Восторженно лаял джек-рассел Антип, неутомимо прыгая и стараясь куснуть Птичика за мочку правого уха.
— Я у тебя буду жить! — сообщил Птичик.
— Это твой дом, — ответил отец. — Мама знает?
— Нет.
— Сообщи, чтобы не волновалась!
— Ага…
Со второго этажа неслышно спустилась девушка отца Алина.
Одетая в пижаму с вышитыми счастливыми мишками на карманах, вся точеная, беленькая, она поцеловала Птичика куда-то в голову, отчего сердце мальчика зашлось барабанной дробью, стремительно перекачивая кровь к лицу. Птичик почувствовал запах, которому не знал определения, а Алина продолжала обнимать Анцифера, касаясь грудью его щеки.

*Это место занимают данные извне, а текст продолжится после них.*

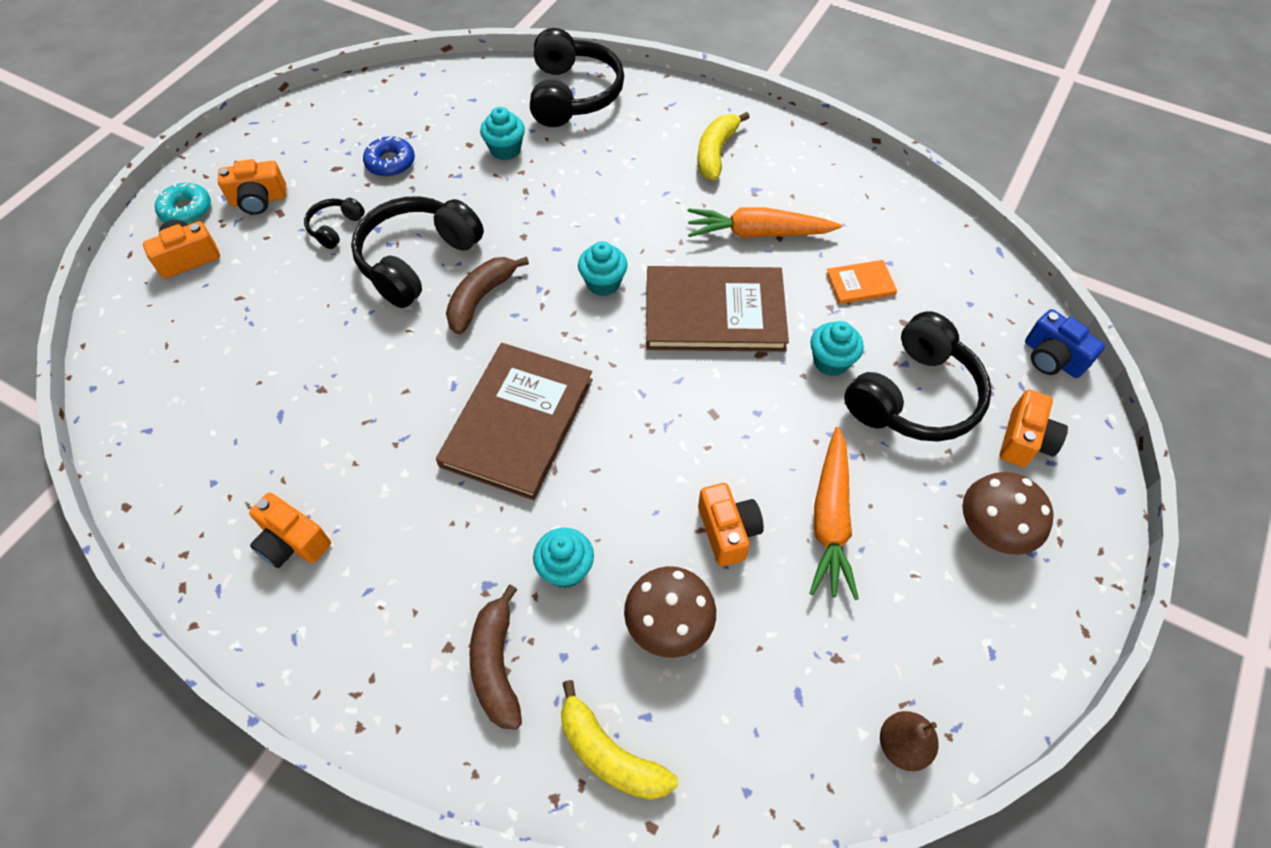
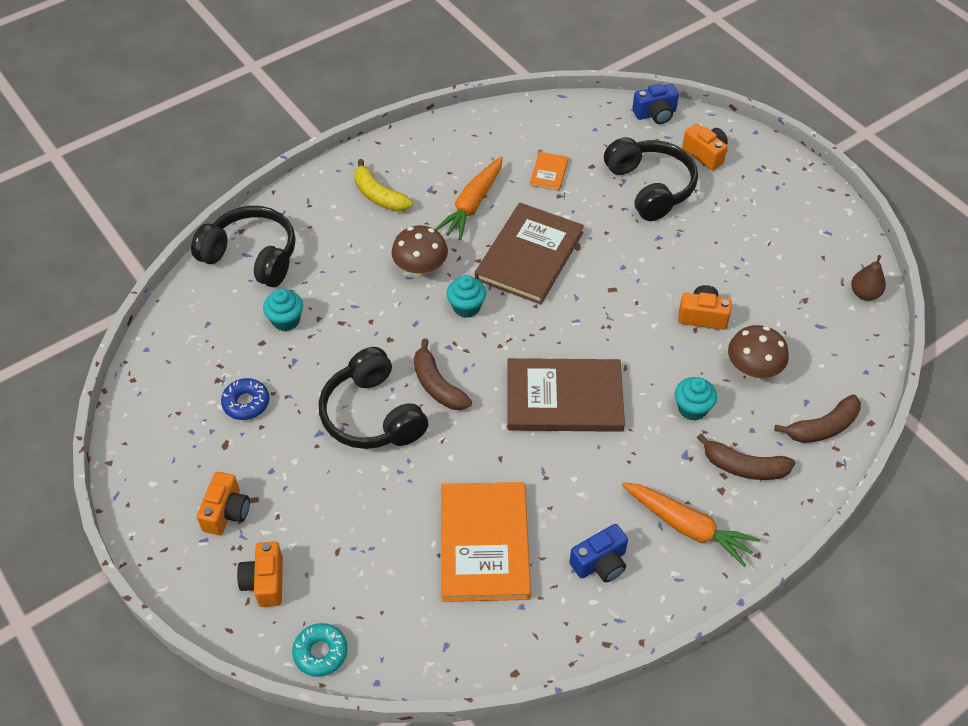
camera: 65 degrees left, 5 degrees down
(186, 210) = (201, 573): turquoise donut -> turquoise donut (320, 652)
(285, 417) = (484, 543): none -> orange book
(292, 542) = (600, 563): orange camera -> blue camera
(335, 228) = (299, 462): black headphones -> none
(517, 422) = (564, 398): brown book -> brown book turned 45 degrees counterclockwise
(610, 754) = (822, 427): yellow banana -> brown banana
(830, 519) = (716, 264): orange carrot -> orange carrot (687, 527)
(831, 361) = (603, 214): turquoise cupcake -> none
(992, 530) = (756, 197): brown mushroom -> brown mushroom (420, 268)

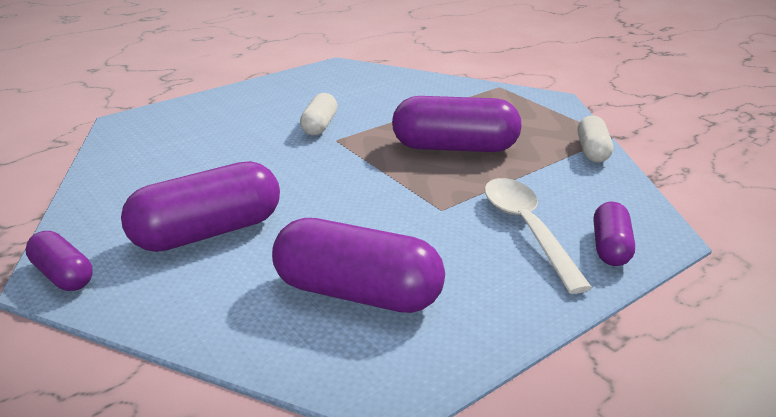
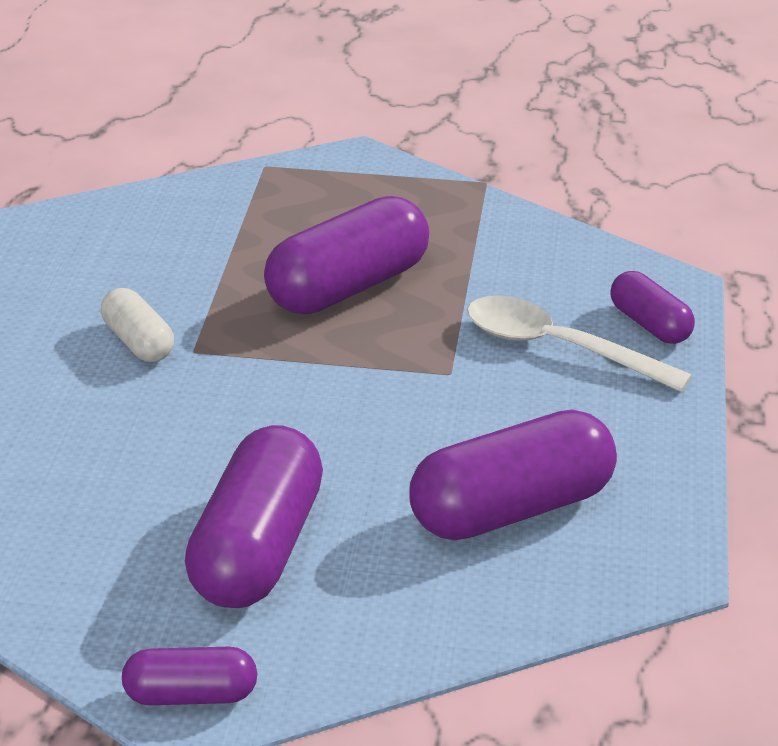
camera: 45 degrees left, 5 degrees up
(592, 151) = (492, 214): white capsule -> none

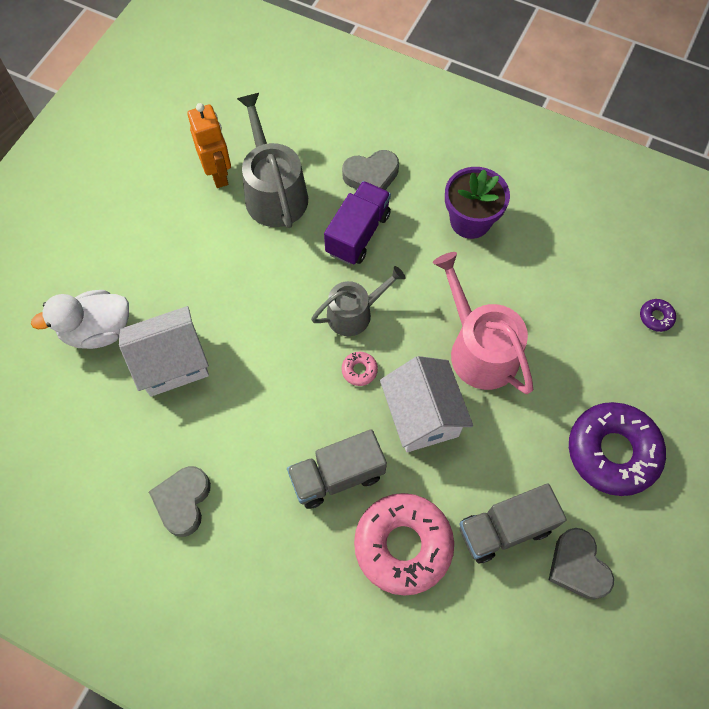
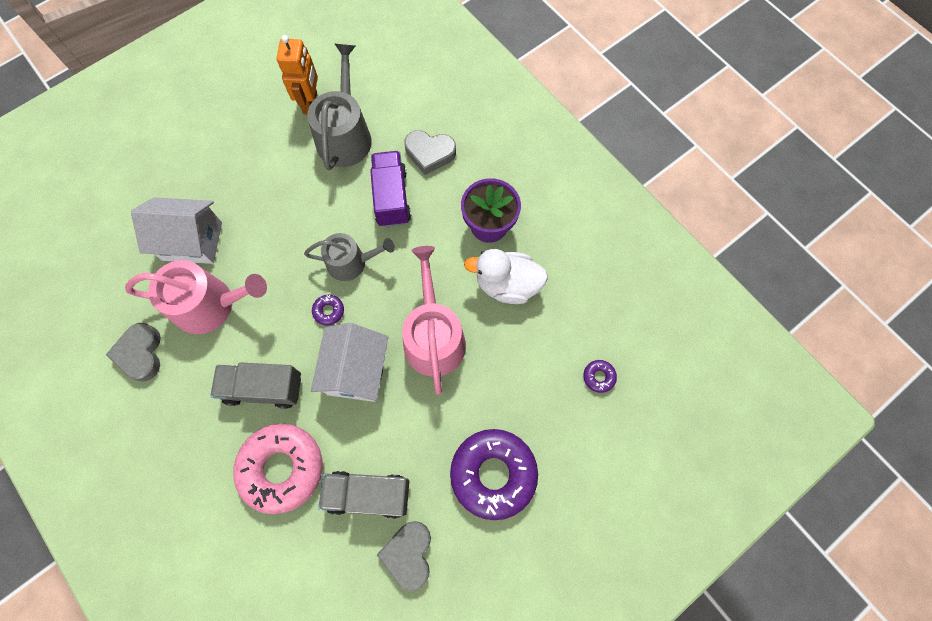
camera: 25 degrees right, 5 degrees up
(98, 330) = (153, 191): white duck -> white duck (507, 285)
(183, 501) = (140, 354): grey heart -> grey heart turned 45 degrees counterclockwise
(231, 418) = (211, 305): none -> pink watering can
(358, 233) = (391, 197): purple truck -> purple truck turned 60 degrees counterclockwise
(359, 370) = (328, 311): pink donut -> purple donut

— Я ему постелю, — сказала, улыбнувшись, отцу. — А ты пока в душ! — Птичику.
А потом она уложила его спать, подоткнув одеяло под бока, чтобы было потеплее. Согретый и обласканный, он блаженно улыбался, вдыхая божественный запах Алины. Сейчас ему жизнь казалась прекрасной, и он жалел лишь об одном: что ему всего десять с половиной лет и еще долго будет нельзя жениться на Алине.
Чуть позже к сыну в спальню спустился отец.
— Тяжело с ними? — спросил Нестор, положив большую тяжелую ладонь Птичику на плечо.